Jeannette Y. Wick, RPh, MBA, FASCP
Published Online: Wednesday, July 15, 2009   [ Request Print ]

Ms. Wick is a senior clinical research pharmacist at the National Cancer Institute, National Institutes of Health, Bethesda, Maryland.


Amyotrophic lateral sclerosis (ALS or Lou Gehrig’s disease) is a group of diseases characterized by symptoms and signs of upper motor and lower motor neuron degeneration. 1,2 In typical cases, progressive muscle weakness ultimately leading to the inability to inflate one’s own lungs begins at a mean age of 47 to 52 years in familial cases and 58 to 63 years in sporadic cases3; brain functions, including oculomotor and sphincter functions, are usually—but not always— spared. Up to half of the patients with ALS develop cognitive dysfunction, and fewer than 5% develop dementia, usually frontotemporal type.4 Ultimately, ALS patients are frustrated by their inability to communicate, and clinicians also struggle with this issue.5,6

On average, patients die of respiratory failure 2 to 4 years after onset, but some may survive for >10 years.7 ALS is rare, with a lifetime risk of approximately 1:1000. Its risk factors include male sex, increasing age, and hereditary disposition.8

Table 1 describes the diagnostic criteria for ALS. Clinicians base diagnosis on symptoms, a thorough clinical examination, electrodiagnostic studies, neuroimaging, and laboratory studies. As with most diseases, early diagnosis— although difficult—allows the clinician to prescribe the sole neuroprotective agent that is FDA-approved for ALS, riluzole, and perhaps delaying progression and extending life, recognizing that no cure exists.9-13 Early intervention with medication can profoundly improve patients’ attitudes, and those of their caregivers.14 Patients also are better able to deal with ALS psychologically if diagnosed early, while they still have physical strength.
####################
SET OF TASKS:
**A.** Retype the part of the ALS passage that opens with the words containing "Jeannette Y. Wick, RPh, MBA, FASCP" and closes with "Health, Bethesda, Maryland.".
**B.** For each statement, answer yes or no according to the ALS passage and quote the words that decide it: (i) riluzole is the only FDA-approved neuroprotective agent for ALS; (ii) most patients with ALS develop dementia; (iii) female sex is named as a risk factor for ALS.
The entries after this are separate material and are not part of the ALS passage.

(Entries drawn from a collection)
####################
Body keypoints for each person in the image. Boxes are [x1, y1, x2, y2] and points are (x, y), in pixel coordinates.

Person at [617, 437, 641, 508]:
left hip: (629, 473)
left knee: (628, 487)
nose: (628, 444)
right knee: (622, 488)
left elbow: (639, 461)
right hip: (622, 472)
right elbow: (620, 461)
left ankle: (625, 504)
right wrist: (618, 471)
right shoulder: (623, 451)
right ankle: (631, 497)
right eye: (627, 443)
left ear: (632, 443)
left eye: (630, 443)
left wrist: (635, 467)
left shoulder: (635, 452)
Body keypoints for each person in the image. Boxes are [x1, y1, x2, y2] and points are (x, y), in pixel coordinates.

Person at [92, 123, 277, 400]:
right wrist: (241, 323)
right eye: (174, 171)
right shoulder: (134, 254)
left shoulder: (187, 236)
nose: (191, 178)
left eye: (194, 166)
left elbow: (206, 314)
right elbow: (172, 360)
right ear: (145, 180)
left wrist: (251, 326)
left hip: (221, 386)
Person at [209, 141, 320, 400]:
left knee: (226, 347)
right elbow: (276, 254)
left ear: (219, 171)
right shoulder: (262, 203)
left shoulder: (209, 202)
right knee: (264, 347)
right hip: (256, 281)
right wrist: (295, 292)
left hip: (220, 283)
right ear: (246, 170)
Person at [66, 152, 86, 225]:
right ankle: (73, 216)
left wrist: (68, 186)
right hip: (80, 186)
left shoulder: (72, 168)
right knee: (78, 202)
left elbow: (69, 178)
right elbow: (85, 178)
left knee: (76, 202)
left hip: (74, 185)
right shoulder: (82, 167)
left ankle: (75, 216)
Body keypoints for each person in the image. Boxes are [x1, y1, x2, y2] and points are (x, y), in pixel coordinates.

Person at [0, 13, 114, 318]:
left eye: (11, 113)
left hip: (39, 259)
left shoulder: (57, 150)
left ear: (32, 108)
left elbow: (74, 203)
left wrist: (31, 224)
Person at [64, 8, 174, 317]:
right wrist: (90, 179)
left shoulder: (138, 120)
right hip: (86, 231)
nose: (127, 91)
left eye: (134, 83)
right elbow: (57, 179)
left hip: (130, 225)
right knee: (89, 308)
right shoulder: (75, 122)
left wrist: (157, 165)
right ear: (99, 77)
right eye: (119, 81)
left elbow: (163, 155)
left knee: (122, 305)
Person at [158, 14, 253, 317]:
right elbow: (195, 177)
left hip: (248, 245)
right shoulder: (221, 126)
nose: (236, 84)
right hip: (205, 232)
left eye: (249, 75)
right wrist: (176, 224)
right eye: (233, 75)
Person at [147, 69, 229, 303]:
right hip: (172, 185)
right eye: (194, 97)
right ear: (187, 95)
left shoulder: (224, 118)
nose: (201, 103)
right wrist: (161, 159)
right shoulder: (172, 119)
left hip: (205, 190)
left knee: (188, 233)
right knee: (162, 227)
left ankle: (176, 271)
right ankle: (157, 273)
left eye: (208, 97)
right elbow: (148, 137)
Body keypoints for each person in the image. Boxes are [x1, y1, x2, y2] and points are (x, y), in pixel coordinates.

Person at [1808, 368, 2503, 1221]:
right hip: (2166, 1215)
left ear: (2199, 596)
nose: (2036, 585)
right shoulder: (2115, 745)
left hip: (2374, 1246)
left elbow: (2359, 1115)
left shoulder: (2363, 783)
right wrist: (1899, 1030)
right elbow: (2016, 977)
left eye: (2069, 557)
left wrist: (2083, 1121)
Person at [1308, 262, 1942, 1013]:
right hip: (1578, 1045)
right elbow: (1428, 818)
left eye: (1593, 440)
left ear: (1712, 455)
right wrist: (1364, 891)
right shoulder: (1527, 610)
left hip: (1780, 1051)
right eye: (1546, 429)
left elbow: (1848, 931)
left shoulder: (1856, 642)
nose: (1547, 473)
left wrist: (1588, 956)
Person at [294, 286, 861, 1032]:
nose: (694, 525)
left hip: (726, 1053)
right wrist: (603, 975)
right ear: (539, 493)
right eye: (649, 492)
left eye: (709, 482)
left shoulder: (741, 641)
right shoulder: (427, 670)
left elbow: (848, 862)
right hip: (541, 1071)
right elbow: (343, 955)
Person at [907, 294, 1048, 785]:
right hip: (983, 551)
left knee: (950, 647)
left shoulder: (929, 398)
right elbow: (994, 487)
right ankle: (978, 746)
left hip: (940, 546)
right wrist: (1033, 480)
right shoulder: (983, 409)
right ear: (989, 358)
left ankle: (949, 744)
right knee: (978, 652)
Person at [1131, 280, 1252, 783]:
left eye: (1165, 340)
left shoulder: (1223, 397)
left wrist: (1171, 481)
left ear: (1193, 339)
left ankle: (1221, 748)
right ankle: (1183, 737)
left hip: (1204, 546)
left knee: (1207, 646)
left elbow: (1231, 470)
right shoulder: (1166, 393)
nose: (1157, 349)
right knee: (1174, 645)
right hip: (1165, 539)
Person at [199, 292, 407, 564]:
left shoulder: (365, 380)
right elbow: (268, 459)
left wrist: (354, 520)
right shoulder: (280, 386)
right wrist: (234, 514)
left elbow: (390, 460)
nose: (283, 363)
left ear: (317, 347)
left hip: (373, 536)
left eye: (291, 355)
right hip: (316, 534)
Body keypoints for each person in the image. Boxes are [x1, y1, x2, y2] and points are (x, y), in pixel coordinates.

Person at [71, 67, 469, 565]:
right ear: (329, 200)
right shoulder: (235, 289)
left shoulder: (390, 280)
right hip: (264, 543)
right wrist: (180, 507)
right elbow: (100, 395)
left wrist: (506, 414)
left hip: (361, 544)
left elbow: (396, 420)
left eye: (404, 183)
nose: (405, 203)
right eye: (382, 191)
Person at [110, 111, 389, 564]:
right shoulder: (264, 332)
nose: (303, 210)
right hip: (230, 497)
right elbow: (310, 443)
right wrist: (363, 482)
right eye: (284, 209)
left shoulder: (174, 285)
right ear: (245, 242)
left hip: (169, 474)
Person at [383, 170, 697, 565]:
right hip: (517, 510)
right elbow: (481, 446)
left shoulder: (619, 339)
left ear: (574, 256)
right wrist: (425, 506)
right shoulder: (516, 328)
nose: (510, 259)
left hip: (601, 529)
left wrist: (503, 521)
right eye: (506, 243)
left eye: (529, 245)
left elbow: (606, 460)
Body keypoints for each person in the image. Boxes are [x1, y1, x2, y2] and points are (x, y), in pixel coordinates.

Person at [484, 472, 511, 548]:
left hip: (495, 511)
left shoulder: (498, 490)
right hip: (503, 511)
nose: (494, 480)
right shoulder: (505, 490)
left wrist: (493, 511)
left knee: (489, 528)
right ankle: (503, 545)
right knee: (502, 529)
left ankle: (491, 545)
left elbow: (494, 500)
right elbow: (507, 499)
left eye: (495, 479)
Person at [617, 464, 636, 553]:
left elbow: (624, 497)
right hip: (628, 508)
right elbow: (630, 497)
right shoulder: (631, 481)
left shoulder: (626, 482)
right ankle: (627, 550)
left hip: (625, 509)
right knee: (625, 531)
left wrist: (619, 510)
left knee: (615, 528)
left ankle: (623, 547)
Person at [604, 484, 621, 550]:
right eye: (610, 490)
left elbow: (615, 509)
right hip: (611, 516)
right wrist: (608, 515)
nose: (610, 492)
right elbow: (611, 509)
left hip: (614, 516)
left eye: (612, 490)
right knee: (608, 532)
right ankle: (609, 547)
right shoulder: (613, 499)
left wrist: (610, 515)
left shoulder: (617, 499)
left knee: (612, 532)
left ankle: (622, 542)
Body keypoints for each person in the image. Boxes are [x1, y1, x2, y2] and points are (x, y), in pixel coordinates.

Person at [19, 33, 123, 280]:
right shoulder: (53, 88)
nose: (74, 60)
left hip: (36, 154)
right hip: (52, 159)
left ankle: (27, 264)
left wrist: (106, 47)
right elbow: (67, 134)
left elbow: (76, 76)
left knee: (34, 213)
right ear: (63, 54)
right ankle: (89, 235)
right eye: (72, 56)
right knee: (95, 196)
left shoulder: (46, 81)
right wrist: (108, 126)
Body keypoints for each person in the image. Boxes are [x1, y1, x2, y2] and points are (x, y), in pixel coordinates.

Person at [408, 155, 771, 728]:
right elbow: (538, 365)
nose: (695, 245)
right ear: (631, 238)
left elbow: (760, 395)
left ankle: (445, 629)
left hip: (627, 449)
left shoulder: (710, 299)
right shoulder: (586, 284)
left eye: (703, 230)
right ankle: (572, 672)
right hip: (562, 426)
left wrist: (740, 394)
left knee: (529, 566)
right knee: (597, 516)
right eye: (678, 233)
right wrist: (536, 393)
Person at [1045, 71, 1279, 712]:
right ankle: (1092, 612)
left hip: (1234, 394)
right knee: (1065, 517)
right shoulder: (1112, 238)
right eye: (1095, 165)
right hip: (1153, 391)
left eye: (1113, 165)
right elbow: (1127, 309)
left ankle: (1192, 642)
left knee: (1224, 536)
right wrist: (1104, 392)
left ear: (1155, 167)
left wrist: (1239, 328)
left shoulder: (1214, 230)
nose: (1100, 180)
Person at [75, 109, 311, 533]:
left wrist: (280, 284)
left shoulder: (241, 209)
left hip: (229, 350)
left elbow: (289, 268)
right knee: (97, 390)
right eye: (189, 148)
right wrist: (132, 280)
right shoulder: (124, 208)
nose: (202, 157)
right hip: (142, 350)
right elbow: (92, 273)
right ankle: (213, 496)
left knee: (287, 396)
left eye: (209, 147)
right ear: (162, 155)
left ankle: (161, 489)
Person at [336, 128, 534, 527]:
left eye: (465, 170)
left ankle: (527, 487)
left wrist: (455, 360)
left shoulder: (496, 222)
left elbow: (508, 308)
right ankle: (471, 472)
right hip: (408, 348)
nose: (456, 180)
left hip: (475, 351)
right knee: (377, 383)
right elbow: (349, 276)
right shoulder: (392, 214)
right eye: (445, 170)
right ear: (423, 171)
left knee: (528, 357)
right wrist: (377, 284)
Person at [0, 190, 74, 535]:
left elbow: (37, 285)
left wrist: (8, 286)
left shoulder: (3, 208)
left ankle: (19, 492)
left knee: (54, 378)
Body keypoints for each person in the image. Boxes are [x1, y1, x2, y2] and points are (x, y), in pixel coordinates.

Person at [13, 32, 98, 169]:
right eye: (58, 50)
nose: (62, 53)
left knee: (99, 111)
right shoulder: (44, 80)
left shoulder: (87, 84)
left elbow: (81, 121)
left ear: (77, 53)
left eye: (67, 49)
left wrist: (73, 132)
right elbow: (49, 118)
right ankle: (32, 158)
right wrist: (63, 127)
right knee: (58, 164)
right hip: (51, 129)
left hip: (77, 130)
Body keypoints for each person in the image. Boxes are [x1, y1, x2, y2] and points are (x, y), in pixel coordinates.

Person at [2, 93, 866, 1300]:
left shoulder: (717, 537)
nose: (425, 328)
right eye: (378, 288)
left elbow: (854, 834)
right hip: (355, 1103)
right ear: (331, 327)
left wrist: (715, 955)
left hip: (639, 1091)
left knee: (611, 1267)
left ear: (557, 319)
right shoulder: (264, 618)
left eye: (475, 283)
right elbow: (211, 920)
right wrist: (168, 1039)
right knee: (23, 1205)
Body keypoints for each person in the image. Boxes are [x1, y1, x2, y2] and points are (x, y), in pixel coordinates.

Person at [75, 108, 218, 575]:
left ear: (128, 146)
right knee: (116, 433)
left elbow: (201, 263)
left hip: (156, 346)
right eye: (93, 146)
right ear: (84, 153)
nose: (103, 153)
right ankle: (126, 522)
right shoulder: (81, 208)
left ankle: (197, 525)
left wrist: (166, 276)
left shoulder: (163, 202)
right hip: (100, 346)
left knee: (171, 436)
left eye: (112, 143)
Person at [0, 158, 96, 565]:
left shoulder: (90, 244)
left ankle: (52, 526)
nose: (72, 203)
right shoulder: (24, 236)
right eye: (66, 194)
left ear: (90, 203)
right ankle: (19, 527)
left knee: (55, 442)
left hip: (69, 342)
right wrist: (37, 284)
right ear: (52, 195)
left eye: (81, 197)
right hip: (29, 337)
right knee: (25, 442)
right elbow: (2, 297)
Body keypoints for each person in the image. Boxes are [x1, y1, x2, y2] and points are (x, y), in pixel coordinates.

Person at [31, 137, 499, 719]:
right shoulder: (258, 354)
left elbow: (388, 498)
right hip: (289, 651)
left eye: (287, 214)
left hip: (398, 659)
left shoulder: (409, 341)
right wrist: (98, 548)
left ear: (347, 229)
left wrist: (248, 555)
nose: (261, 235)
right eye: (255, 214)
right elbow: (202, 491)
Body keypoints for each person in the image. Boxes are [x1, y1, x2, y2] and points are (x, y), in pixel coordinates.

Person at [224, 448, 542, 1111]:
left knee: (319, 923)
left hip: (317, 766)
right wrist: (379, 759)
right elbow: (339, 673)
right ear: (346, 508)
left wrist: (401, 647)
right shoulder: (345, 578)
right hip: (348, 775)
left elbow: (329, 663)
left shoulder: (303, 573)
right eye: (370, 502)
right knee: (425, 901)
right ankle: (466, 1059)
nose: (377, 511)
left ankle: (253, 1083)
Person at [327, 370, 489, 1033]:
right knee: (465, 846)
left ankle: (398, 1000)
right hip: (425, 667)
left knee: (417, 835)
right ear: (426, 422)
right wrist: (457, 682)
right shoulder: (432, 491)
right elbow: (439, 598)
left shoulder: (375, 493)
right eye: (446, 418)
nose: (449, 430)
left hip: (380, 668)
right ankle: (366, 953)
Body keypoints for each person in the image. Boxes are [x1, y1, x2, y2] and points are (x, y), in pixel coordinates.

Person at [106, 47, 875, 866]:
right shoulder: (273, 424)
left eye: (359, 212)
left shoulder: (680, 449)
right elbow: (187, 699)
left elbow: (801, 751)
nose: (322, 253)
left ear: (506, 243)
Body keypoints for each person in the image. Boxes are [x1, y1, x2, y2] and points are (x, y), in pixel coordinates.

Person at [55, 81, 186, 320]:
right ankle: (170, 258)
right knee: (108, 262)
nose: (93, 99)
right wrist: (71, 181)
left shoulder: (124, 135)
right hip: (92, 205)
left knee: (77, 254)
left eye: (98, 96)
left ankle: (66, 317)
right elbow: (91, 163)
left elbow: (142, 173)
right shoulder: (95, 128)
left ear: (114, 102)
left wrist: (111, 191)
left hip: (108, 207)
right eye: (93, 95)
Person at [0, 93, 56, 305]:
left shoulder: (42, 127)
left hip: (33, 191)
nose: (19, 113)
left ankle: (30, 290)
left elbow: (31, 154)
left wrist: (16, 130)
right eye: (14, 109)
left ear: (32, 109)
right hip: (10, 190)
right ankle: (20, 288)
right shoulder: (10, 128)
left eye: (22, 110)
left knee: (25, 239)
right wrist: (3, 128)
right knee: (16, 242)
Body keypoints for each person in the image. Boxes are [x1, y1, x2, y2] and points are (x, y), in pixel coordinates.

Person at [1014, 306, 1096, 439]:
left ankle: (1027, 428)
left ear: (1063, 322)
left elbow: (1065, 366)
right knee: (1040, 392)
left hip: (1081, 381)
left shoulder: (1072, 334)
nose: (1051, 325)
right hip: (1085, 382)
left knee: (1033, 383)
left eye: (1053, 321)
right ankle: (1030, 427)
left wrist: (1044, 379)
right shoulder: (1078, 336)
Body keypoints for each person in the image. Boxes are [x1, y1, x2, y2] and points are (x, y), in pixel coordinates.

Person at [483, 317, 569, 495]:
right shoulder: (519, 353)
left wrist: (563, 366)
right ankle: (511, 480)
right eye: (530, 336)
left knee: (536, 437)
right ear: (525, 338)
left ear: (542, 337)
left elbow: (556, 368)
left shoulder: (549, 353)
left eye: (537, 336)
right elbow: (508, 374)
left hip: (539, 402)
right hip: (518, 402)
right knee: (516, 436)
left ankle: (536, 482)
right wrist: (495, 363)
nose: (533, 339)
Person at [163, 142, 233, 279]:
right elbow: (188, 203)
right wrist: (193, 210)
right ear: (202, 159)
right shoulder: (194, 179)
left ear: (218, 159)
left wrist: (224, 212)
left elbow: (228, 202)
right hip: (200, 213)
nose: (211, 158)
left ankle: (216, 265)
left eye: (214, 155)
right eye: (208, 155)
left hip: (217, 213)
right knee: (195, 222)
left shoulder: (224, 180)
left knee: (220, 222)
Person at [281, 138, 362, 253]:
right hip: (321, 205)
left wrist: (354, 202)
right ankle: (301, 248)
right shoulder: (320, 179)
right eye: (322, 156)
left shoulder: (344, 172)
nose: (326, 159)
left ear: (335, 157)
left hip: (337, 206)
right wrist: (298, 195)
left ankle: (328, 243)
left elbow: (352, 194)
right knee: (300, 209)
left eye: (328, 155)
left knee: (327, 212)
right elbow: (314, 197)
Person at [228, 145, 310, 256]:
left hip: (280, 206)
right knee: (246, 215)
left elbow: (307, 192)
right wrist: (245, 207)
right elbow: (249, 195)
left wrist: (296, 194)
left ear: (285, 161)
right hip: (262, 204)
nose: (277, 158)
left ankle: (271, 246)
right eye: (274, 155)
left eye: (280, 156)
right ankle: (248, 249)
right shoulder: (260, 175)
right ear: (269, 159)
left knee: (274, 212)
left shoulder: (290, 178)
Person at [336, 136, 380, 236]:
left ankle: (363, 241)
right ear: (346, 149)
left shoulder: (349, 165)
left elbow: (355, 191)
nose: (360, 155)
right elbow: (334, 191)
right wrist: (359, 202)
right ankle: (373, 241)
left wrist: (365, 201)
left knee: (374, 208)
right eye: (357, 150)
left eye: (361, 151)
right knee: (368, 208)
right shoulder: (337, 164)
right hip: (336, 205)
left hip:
####################
WRITTEN RESPONSES:
**A.**
Jeannette Y. Wick, RPh, MBA, FASCP
Published Online: Wednesday, July 15, 2009   [ Request Print ]

Ms. Wick is a senior clinical research pharmacist at the National Cancer Institute, National Institutes of Health, Bethesda, Maryland.

**B.**
(i) Yes: "the sole neuroprotective agent that is FDA-approved for ALS, riluzole"
(ii) No: "fewer than 5% develop dementia"
(iii) No: "Its risk factors include male sex, increasing age, and hereditary disposition."